- Extracted records:

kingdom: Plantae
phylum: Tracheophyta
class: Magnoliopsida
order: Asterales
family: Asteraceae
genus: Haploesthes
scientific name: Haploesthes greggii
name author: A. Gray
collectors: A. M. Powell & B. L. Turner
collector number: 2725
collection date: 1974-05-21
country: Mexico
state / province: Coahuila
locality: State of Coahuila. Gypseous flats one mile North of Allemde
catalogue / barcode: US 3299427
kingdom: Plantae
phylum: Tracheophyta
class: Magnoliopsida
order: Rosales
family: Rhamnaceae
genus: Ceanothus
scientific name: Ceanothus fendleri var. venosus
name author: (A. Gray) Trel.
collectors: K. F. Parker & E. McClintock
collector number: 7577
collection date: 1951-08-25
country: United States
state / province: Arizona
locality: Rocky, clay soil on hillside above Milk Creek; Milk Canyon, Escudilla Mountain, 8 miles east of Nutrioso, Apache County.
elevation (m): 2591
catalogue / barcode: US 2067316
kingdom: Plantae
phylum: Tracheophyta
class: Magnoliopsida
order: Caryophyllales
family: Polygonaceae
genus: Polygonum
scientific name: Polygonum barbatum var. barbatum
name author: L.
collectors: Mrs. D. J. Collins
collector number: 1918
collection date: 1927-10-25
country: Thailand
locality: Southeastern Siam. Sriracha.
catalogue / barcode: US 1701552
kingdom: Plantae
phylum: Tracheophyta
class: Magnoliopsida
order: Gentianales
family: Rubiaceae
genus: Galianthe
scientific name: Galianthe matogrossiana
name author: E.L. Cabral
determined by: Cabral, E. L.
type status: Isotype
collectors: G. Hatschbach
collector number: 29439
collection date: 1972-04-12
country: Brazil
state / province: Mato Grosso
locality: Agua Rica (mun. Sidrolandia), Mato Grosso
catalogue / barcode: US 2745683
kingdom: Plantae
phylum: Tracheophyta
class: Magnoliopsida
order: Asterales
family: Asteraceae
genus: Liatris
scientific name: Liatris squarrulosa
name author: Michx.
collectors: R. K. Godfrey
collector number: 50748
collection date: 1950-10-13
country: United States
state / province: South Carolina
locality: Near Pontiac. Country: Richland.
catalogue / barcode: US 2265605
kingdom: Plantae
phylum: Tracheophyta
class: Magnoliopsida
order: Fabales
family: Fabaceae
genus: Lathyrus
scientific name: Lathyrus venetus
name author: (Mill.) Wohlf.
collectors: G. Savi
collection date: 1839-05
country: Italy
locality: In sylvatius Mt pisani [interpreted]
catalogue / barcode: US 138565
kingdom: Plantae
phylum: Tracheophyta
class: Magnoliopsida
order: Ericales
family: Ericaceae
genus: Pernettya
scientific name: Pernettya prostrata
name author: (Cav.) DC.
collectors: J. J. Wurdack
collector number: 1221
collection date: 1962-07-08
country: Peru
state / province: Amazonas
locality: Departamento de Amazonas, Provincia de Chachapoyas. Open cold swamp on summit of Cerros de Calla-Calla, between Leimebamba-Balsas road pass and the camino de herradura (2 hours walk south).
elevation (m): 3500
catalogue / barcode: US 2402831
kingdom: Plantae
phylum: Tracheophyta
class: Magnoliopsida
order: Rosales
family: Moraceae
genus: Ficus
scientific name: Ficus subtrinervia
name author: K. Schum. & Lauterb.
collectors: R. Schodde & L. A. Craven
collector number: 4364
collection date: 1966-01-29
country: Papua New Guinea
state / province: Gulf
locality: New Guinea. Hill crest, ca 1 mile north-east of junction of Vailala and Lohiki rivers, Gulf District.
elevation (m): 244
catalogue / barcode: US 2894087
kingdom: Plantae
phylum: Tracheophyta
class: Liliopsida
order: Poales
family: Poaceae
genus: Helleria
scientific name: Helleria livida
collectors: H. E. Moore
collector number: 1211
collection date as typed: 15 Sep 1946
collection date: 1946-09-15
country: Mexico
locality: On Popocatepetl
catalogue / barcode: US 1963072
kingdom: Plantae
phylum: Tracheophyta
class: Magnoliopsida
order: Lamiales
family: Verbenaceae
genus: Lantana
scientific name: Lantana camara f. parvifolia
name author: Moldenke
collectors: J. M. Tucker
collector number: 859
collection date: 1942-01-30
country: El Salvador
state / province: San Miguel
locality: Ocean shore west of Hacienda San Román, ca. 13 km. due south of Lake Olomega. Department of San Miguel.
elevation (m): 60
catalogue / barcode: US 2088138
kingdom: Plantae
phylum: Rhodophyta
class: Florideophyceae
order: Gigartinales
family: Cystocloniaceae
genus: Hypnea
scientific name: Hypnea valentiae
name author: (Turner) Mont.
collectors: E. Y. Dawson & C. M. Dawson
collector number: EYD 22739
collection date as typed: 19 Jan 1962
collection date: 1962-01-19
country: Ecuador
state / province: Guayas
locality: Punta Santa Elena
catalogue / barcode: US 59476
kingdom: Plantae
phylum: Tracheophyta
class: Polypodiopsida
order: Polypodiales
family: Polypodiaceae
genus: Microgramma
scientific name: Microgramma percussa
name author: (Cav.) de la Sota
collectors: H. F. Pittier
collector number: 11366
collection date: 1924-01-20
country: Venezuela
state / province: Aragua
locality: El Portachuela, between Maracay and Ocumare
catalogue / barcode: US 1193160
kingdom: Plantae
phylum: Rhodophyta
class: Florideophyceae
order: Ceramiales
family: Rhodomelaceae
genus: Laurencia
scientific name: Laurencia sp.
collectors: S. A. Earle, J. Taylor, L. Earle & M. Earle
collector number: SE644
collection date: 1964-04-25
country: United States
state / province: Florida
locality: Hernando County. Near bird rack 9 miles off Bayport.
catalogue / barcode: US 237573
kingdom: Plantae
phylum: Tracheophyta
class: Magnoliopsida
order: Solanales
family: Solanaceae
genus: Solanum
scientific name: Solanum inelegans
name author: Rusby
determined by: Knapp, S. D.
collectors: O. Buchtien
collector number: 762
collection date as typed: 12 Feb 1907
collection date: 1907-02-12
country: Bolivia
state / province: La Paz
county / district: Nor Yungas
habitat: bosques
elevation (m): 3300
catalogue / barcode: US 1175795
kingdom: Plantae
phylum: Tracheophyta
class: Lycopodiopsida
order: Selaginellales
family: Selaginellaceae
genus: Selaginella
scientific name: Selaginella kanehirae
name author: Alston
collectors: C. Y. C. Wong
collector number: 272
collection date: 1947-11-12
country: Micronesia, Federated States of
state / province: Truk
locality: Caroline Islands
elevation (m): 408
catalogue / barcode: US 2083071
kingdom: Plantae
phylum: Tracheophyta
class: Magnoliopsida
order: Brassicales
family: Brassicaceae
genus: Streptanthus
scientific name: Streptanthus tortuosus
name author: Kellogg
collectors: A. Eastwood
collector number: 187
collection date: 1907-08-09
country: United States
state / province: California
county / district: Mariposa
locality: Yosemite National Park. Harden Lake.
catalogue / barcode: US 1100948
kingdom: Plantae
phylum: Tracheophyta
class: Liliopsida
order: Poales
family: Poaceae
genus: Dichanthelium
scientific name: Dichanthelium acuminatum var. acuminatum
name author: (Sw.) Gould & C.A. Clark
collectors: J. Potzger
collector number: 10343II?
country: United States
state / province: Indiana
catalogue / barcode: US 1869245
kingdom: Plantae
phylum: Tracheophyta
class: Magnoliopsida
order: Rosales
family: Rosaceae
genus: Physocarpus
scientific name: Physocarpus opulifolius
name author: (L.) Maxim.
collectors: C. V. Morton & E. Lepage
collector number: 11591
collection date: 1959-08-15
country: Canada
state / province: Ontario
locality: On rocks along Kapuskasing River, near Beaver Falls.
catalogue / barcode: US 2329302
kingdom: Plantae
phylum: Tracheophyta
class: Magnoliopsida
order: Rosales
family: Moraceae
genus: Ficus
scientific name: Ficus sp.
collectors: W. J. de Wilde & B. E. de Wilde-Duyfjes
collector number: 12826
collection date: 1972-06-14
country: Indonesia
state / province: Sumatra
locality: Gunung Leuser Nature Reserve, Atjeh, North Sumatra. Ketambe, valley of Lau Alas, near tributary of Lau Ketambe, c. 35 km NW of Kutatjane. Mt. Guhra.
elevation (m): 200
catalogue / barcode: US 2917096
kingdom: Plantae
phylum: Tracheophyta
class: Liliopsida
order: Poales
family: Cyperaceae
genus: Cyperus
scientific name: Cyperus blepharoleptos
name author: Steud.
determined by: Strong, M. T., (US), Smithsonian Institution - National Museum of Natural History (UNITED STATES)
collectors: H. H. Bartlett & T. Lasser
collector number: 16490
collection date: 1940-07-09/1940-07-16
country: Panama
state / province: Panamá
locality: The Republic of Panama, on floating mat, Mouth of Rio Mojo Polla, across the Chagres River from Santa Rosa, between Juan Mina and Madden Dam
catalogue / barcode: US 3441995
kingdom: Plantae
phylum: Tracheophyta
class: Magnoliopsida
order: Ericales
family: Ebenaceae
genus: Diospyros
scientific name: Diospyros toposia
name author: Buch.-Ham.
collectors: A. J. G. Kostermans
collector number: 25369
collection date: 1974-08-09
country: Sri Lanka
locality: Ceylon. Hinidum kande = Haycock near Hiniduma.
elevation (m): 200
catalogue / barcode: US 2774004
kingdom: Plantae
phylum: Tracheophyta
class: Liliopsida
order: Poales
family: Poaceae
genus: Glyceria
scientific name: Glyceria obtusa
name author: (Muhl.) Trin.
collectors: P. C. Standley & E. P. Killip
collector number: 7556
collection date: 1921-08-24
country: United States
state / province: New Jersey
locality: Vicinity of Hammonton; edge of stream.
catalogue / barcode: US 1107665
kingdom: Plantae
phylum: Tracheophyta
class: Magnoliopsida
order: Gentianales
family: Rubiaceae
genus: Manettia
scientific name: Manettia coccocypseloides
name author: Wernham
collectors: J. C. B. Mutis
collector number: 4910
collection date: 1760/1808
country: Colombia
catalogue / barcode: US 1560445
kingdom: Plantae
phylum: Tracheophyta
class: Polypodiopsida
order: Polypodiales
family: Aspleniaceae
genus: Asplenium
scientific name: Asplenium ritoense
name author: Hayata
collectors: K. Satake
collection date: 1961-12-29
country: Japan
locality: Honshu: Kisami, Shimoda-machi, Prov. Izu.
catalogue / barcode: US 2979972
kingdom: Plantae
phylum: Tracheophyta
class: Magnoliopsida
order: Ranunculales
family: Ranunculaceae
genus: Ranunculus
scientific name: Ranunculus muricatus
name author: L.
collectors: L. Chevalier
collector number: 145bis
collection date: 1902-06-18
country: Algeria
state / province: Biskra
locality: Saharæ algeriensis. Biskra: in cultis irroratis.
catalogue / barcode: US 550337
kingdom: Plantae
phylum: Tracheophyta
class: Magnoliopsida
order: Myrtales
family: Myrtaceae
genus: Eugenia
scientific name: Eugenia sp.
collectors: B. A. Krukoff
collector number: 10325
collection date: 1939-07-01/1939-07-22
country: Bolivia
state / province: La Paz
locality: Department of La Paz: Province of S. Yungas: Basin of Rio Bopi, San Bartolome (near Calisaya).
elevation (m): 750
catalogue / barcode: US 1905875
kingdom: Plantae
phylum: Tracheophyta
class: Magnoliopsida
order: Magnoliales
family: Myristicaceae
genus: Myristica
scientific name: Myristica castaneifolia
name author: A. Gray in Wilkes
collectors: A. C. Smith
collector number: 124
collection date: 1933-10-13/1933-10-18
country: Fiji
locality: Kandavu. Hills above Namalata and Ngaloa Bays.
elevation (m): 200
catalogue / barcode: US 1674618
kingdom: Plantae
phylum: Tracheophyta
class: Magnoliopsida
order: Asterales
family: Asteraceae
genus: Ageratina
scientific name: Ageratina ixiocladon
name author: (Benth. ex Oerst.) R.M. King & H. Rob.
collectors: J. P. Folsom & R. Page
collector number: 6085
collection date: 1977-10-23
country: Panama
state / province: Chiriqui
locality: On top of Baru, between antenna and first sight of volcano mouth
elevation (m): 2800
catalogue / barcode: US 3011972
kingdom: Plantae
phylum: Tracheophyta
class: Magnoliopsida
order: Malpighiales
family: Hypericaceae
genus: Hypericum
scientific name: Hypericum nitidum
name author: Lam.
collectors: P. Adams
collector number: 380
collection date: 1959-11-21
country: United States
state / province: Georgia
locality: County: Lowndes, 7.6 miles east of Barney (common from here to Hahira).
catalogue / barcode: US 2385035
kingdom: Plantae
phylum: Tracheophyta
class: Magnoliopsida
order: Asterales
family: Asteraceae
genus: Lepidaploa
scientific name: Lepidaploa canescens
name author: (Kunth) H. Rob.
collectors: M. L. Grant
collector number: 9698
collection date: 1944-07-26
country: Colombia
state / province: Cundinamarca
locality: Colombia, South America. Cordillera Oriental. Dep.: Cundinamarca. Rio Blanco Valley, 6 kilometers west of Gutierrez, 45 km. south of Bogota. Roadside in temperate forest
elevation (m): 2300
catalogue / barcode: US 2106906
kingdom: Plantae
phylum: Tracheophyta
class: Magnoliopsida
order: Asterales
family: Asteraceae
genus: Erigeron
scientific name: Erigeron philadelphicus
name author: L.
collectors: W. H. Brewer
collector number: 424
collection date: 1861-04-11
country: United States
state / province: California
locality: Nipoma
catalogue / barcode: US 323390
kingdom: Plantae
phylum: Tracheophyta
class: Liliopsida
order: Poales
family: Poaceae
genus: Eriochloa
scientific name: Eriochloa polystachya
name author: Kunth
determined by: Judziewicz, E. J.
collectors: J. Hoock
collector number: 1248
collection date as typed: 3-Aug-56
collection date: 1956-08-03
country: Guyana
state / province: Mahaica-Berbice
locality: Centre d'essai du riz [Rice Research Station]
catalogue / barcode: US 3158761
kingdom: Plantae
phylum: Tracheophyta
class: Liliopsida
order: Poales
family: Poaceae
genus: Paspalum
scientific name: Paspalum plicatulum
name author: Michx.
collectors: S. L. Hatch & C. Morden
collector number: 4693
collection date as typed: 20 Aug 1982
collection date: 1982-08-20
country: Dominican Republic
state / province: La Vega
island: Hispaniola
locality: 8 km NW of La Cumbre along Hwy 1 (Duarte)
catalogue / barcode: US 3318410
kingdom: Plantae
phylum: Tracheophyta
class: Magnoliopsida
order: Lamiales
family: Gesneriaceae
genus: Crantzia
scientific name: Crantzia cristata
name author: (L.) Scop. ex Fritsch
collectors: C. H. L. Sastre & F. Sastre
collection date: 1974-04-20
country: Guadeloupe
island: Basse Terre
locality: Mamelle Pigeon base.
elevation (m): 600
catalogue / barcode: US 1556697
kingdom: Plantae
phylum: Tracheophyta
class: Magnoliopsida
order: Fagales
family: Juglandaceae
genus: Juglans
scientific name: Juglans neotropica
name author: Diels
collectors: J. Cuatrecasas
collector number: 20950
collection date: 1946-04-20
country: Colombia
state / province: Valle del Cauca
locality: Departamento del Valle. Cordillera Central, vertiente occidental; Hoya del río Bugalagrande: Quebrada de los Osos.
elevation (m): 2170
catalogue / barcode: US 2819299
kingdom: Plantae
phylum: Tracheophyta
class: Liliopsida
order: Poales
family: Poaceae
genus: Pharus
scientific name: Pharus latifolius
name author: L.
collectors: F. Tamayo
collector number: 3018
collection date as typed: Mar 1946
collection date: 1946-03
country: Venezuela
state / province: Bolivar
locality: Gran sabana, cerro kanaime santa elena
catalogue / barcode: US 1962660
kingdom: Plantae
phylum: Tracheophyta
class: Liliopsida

- Problem: Starting at the line that contains "scientific name: Eriochloa polystachya" and ending with the line that contains "collector number: 3018", write out these rows again, changing "locality" to "site" and leaving everything else the same.

- Solution to this problem:
scientific name: Eriochloa polystachya
name author: Kunth
determined by: Judziewicz, E. J.
collectors: J. Hoock
collector number: 1248
collection date as typed: 3-Aug-56
collection date: 1956-08-03
country: Guyana
state / province: Mahaica-Berbice
site: Centre d'essai du riz [Rice Research Station]
catalogue / barcode: US 3158761
kingdom: Plantae
phylum: Tracheophyta
class: Liliopsida
order: Poales
family: Poaceae
genus: Paspalum
scientific name: Paspalum plicatulum
name author: Michx.
collectors: S. L. Hatch & C. Morden
collector number: 4693
collection date as typed: 20 Aug 1982
collection date: 1982-08-20
country: Dominican Republic
state / province: La Vega
island: Hispaniola
site: 8 km NW of La Cumbre along Hwy 1 (Duarte)
catalogue / barcode: US 3318410
kingdom: Plantae
phylum: Tracheophyta
class: Magnoliopsida
order: Lamiales
family: Gesneriaceae
genus: Crantzia
scientific name: Crantzia cristata
name author: (L.) Scop. ex Fritsch
collectors: C. H. L. Sastre & F. Sastre
collection date: 1974-04-20
country: Guadeloupe
island: Basse Terre
site: Mamelle Pigeon base.
elevation (m): 600
catalogue / barcode: US 1556697
kingdom: Plantae
phylum: Tracheophyta
class: Magnoliopsida
order: Fagales
family: Juglandaceae
genus: Juglans
scientific name: Juglans neotropica
name author: Diels
collectors: J. Cuatrecasas
collector number: 20950
collection date: 1946-04-20
country: Colombia
state / province: Valle del Cauca
site: Departamento del Valle. Cordillera Central, vertiente occidental; Hoya del río Bugalagrande: Quebrada de los Osos.
elevation (m): 2170
catalogue / barcode: US 2819299
kingdom: Plantae
phylum: Tracheophyta
class: Liliopsida
order: Poales
family: Poaceae
genus: Pharus
scientific name: Pharus latifolius
name author: L.
collectors: F. Tamayo
collector number: 3018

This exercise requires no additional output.